INSTRUCTIONS TO FOLLOW:
Turn the lines below into a numbered list, skipping any blank lines and leaving the pictures out of your answer.

PROVIDED ENTRIES:

++++

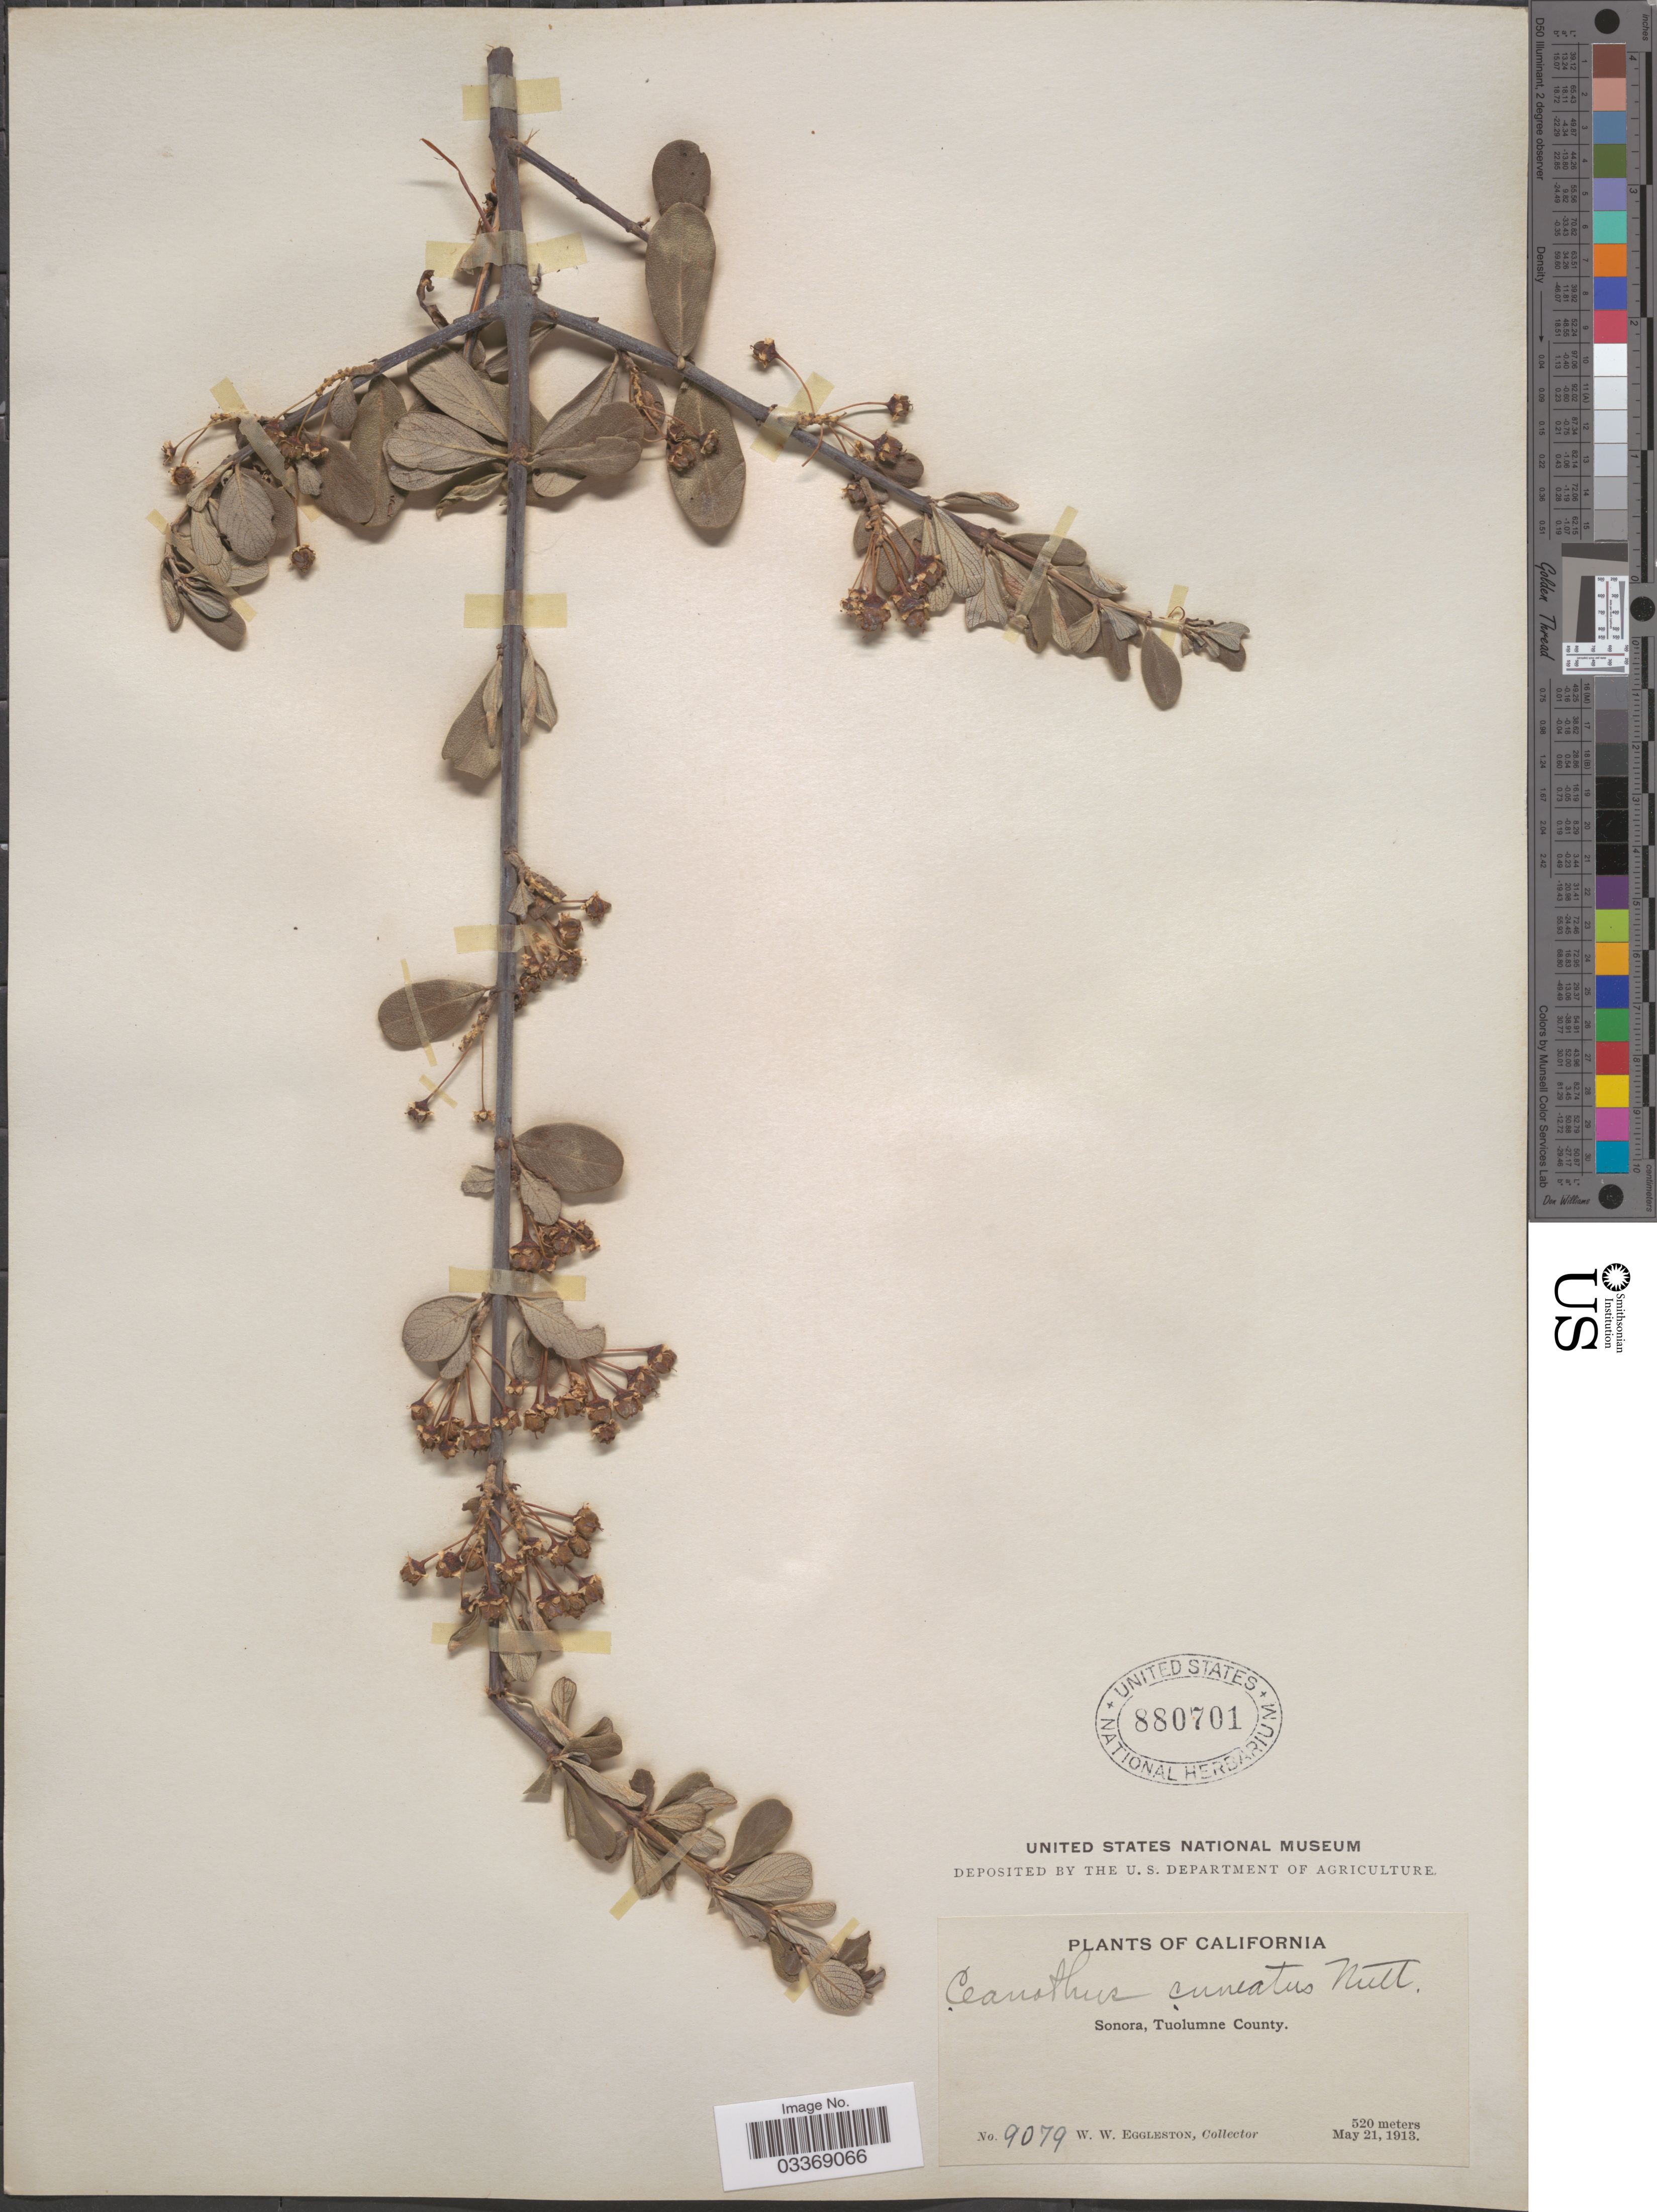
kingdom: Plantae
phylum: Tracheophyta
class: Magnoliopsida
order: Rosales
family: Rhamnaceae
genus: Ceanothus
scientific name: Ceanothus cuneatus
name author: (Hook.) Nutt.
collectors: W. W. Eggleston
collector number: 9079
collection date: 1913-05-21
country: United States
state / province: California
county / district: Tuolumne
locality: Sonora, Tuolumne County.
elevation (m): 520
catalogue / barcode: US 880701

++++

TASK ANSWER:
1. kingdom: Plantae
2. phylum: Tracheophyta
3. class: Magnoliopsida
4. order: Rosales
5. family: Rhamnaceae
6. genus: Ceanothus
7. scientific name: Ceanothus cuneatus
8. name author: (Hook.) Nutt.
9. collectors: W. W. Eggleston
10. collector number: 9079
11. collection date: 1913-05-21
12. country: United States
13. state / province: California
14. county / district: Tuolumne
15. locality: Sonora, Tuolumne County.
16. elevation (m): 520
17. catalogue / barcode: US 880701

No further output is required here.